Ostatnio na YT trafiłem na fajny, krótki materiał poświęcony pierwszej aktorskiej adaptacji Batmana. Nie znalazłem odpowiedniego wątku, w którym mógłbym go wkleić, więc zakładam nowy poświęcony dwóm kinowym serialom z lat 40. XX wieku. Wspomniane video poniżej:
Więcej o serialach tutaj:
https://www.batcave.com.pl/old/index2.php?id=seriale/batman1943
https://www.batcave.com.pl/old/index2.php?id=seriale/batman_and_robin1949
Czasami korci mnie, aby spróbować to obejrzeć (całość jest na YT), ale jak widzę
te fragmenty to chyba nie dałbym rady.
Bardzo ciężko by się to ogl i raczej bez szans, że kiedykolwiek spróbuję. Dla mnie już Batman z 66 jest w cholerę ciężko strawny.

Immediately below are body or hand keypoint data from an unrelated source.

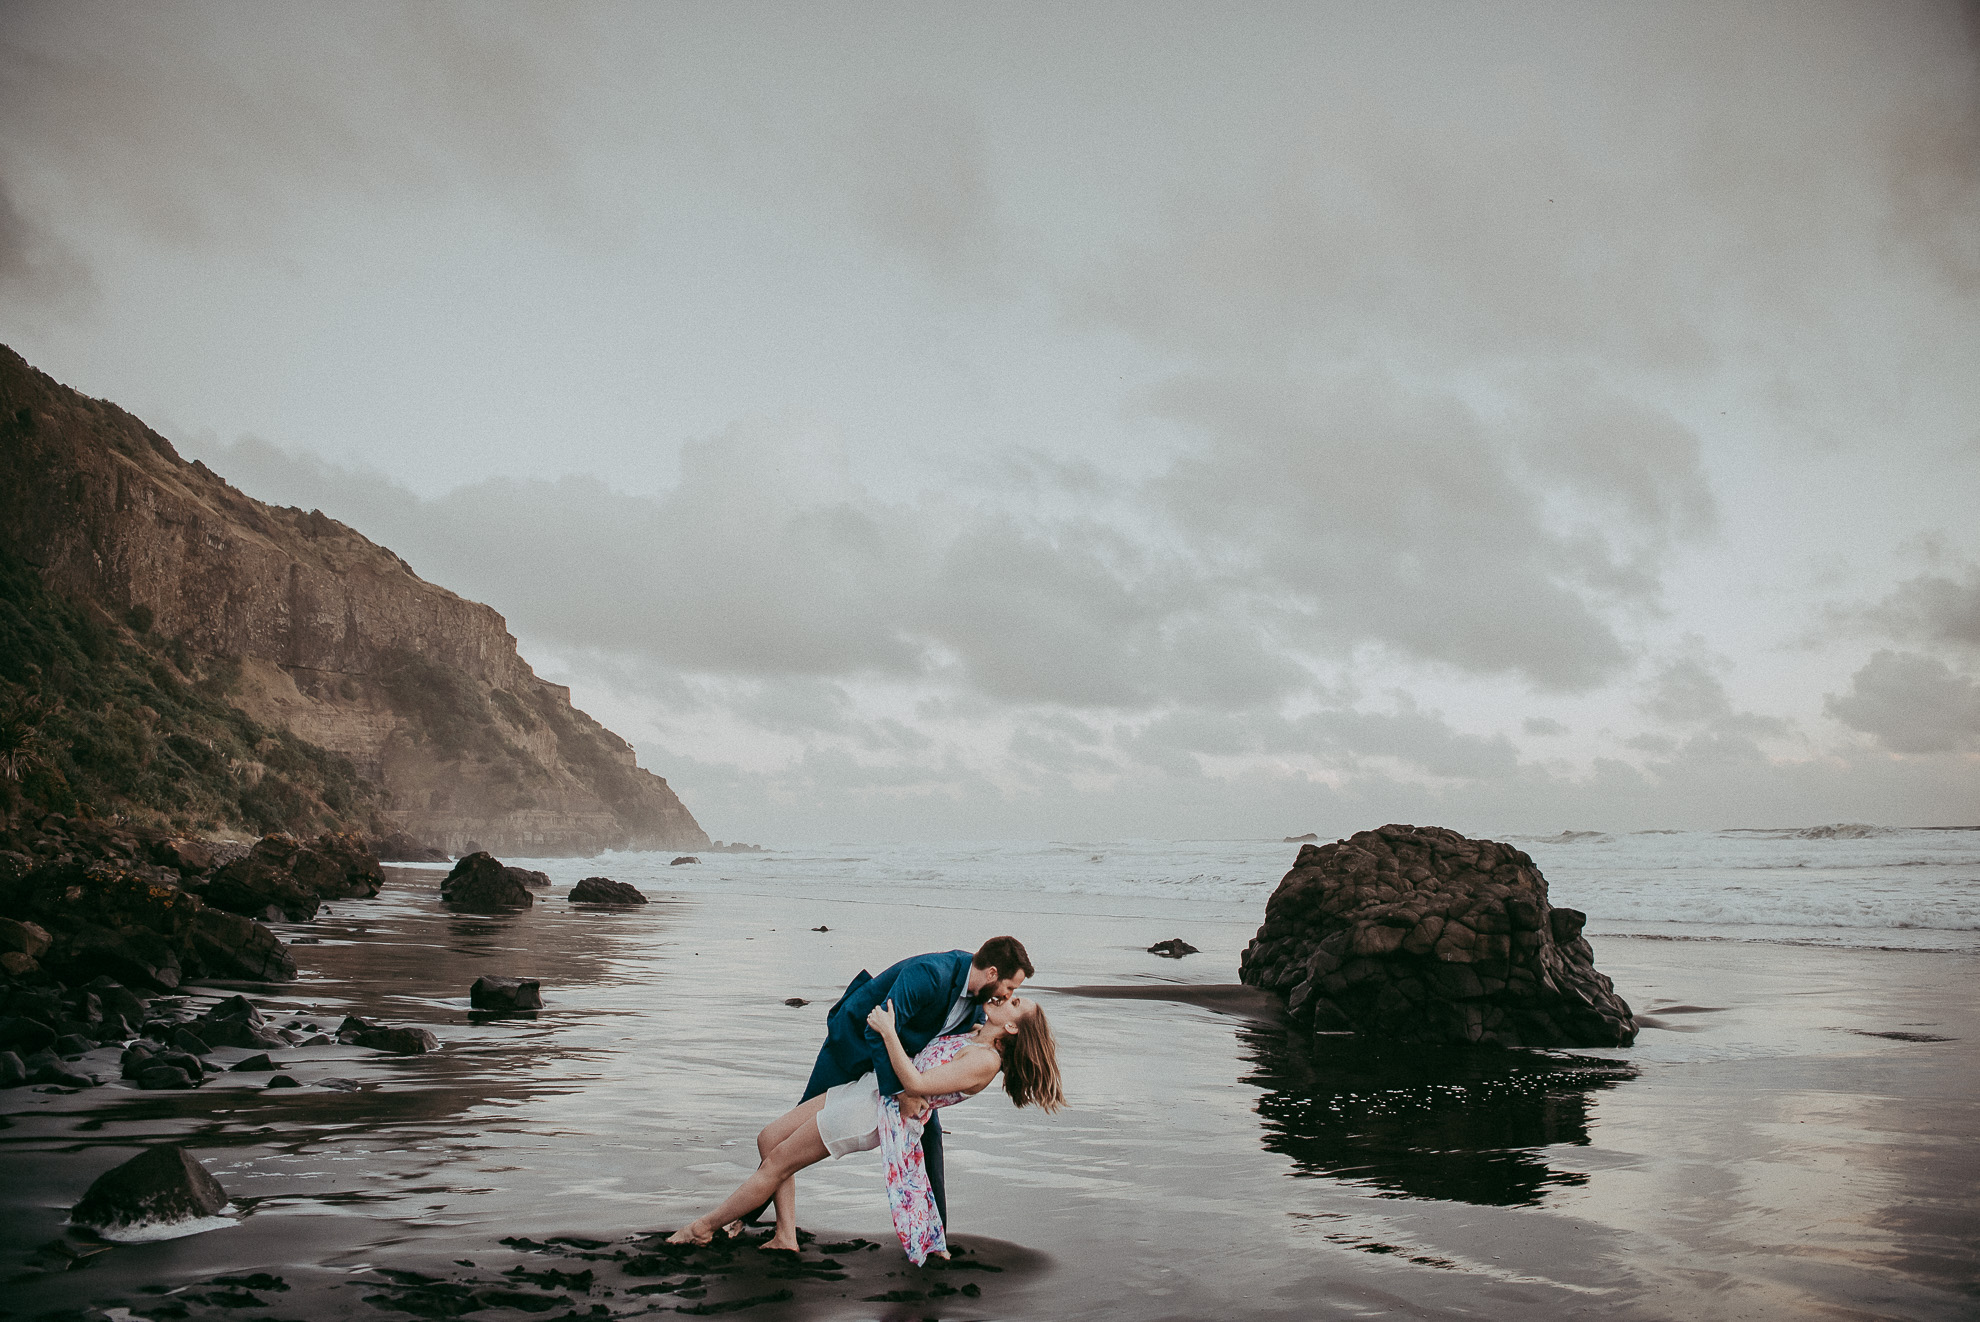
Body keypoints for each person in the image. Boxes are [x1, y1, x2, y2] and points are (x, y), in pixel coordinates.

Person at [668, 988, 1063, 1262]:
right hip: (867, 1089)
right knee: (769, 1138)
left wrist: (888, 1032)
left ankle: (703, 1227)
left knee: (779, 1164)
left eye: (1013, 1003)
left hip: (873, 1114)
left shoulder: (985, 1062)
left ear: (1012, 1027)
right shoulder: (974, 1035)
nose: (1003, 998)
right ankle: (785, 1236)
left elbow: (918, 1084)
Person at [788, 936, 1034, 1231]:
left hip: (904, 1065)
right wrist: (903, 1092)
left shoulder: (978, 998)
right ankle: (750, 1215)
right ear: (993, 974)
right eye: (1010, 989)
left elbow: (962, 1036)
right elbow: (875, 1030)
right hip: (853, 1045)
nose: (1006, 997)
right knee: (790, 1134)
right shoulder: (932, 974)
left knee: (931, 1139)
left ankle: (937, 1235)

Nie jest tak źle. I zawsze to mniej odcinków niż w przypadku "Batman"a z Westem, więc jak jakość nie odstraszy to całość można ogarnąć.
No ilość odcinków i czas ich trwania (w sumie niewiele ponad 4h każdy) działają na korzyść tych seriali. Szkoda, że nie były to animacje, bo taki Superman (1941-1943) do dziś ogląda się świetnie. Aktorskie produkcje budżetowe nie trzymają się tak dobrze.

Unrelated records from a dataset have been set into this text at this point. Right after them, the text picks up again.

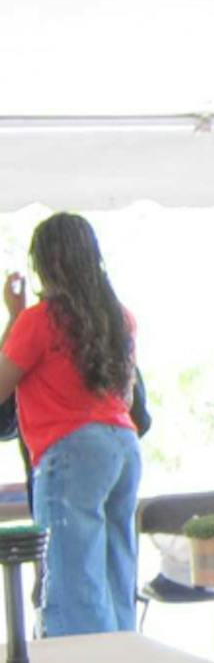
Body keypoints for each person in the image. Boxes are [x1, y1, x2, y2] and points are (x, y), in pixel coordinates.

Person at [0, 213, 145, 635]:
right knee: (116, 575)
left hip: (69, 449)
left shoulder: (39, 320)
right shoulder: (120, 317)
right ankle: (125, 659)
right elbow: (127, 395)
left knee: (70, 581)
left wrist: (13, 318)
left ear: (46, 262)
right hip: (123, 444)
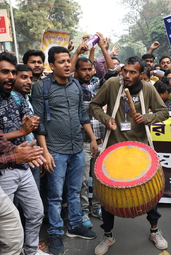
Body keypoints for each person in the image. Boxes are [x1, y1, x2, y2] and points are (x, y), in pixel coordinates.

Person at [90, 56, 169, 255]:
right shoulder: (111, 84)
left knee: (149, 195)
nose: (126, 75)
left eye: (132, 72)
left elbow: (163, 112)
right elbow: (94, 106)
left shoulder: (149, 89)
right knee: (108, 196)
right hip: (113, 148)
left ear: (141, 74)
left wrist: (148, 117)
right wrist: (106, 119)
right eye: (125, 70)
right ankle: (107, 235)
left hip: (140, 150)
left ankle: (154, 230)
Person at [31, 46, 97, 255]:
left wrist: (93, 138)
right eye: (62, 61)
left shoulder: (76, 85)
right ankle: (55, 232)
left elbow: (81, 115)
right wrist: (45, 152)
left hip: (77, 147)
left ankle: (75, 225)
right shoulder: (41, 88)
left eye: (68, 61)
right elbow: (38, 124)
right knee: (55, 196)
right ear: (52, 66)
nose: (67, 64)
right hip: (55, 150)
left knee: (75, 190)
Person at [0, 52, 48, 255]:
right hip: (1, 171)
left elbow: (0, 136)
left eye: (13, 72)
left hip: (22, 163)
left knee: (35, 213)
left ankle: (30, 250)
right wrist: (21, 135)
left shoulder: (17, 97)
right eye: (5, 72)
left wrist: (26, 142)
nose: (10, 77)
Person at [74, 32, 118, 228]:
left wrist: (102, 48)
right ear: (75, 71)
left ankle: (97, 207)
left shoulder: (98, 85)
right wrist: (81, 48)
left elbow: (111, 70)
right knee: (82, 181)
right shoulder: (73, 86)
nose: (87, 72)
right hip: (82, 142)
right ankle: (83, 211)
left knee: (99, 178)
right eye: (83, 70)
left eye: (90, 69)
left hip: (101, 141)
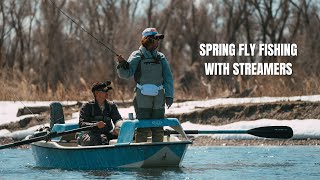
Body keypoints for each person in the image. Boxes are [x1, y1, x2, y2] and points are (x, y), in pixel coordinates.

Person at [117, 28, 174, 143]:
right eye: (156, 38)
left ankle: (157, 154)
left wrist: (169, 96)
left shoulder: (161, 57)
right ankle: (141, 152)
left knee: (158, 128)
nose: (158, 41)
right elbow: (126, 74)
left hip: (158, 98)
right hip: (142, 98)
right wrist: (122, 64)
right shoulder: (137, 55)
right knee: (143, 128)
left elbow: (168, 78)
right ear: (148, 40)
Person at [78, 81, 123, 146]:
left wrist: (118, 128)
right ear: (96, 93)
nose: (107, 93)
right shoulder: (87, 106)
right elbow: (81, 124)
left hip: (107, 134)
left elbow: (118, 120)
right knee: (101, 139)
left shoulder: (111, 106)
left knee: (123, 138)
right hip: (89, 135)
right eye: (104, 91)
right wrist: (95, 125)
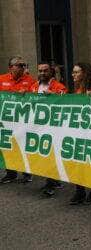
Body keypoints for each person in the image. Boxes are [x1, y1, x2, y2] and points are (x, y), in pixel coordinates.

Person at [29, 62, 67, 197]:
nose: (42, 73)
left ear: (51, 72)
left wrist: (53, 95)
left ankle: (51, 184)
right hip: (38, 127)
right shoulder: (34, 86)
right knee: (43, 154)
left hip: (53, 128)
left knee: (51, 155)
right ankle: (53, 180)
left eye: (45, 71)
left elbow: (67, 103)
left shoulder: (59, 86)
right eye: (40, 71)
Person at [69, 62, 91, 205]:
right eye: (73, 72)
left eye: (77, 72)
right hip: (78, 133)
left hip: (90, 134)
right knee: (77, 163)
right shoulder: (76, 91)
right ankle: (79, 190)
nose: (73, 75)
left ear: (85, 74)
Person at [0, 56, 35, 184]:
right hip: (7, 121)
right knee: (8, 146)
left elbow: (36, 97)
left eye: (23, 65)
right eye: (19, 65)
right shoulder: (1, 79)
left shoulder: (30, 81)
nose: (22, 67)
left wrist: (28, 94)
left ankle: (27, 172)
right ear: (11, 67)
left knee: (23, 146)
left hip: (22, 121)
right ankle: (11, 173)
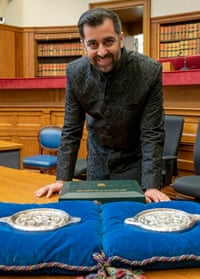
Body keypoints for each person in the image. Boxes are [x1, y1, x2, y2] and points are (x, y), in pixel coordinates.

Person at [34, 8, 170, 202]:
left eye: (108, 41)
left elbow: (152, 133)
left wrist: (152, 185)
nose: (102, 51)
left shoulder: (149, 71)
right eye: (92, 44)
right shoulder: (75, 73)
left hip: (134, 163)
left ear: (120, 39)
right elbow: (71, 130)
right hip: (97, 160)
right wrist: (62, 179)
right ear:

Zmieniłem nazwę wątku, bo była trochę za długa.
Jest jeszcze jeden plus, który powinieneś docenić. Brak udziału Jokera ;)
(https://media1.tenor.com/m/wpdk4U4veaMAAAAC/robert-de-niro-you.gif)
Lata 40. to musiałby być piękne czasy :) Wtedy raczej nikt na 2 lata przed premierą serialu z Batmanem nie potrafił przewidzieć co dokładnie będzie w ostatniej scenie. Nie to co teraz.
Wiem, że było w kinach, ale przesunąłem do sekcji Seriale.
Co do Batmana 1943 to widziałem dwa pierwsze odcinki. Poza typowym na tamte czasy antyazjatyckim wrogiem to ogląda się nieźle, ale też nie miałem większej ochoty kontynuować. Raczej musiałbym zmusić się, żeby tylko skompletować produkcje Batmanowe, ale skoro uznałem, że i tak nigdy nie dokończę Gotham to i do tego się zmuszać nie ma sensu.
Nie ma problemu. Może niech Q zmieni nazwę działu na "Seriale aktorskie i animowane", to rozwiąże problem z właściwym umiejscowieniem tematu.